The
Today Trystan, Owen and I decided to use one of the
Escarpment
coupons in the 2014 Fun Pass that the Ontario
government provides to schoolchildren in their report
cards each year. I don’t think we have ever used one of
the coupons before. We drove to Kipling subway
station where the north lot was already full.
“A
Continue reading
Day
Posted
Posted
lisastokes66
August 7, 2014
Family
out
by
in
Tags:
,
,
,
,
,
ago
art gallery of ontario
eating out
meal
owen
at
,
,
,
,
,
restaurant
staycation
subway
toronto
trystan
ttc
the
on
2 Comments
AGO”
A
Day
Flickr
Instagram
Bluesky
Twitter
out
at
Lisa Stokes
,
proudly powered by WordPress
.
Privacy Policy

* * * * * * *

Word for word, write out the entries above again.

### Solution for this problem
The
Today Trystan, Owen and I decided to use one of the
Escarpment
coupons in the 2014 Fun Pass that the Ontario
government provides to schoolchildren in their report
cards each year. I don’t think we have ever used one of
the coupons before. We drove to Kipling subway
station where the north lot was already full.
“A
Continue reading
Day
Posted
Posted
lisastokes66
August 7, 2014
Family
out
by
in
Tags:
,
,
,
,
,
ago
art gallery of ontario
eating out
meal
owen
at
,
,
,
,
,
restaurant
staycation
subway
toronto
trystan
ttc
the
on
2 Comments
AGO”
A
Day
Flickr
Instagram
Bluesky
Twitter
out
at
Lisa Stokes
,
proudly powered by WordPress
.
Privacy Policy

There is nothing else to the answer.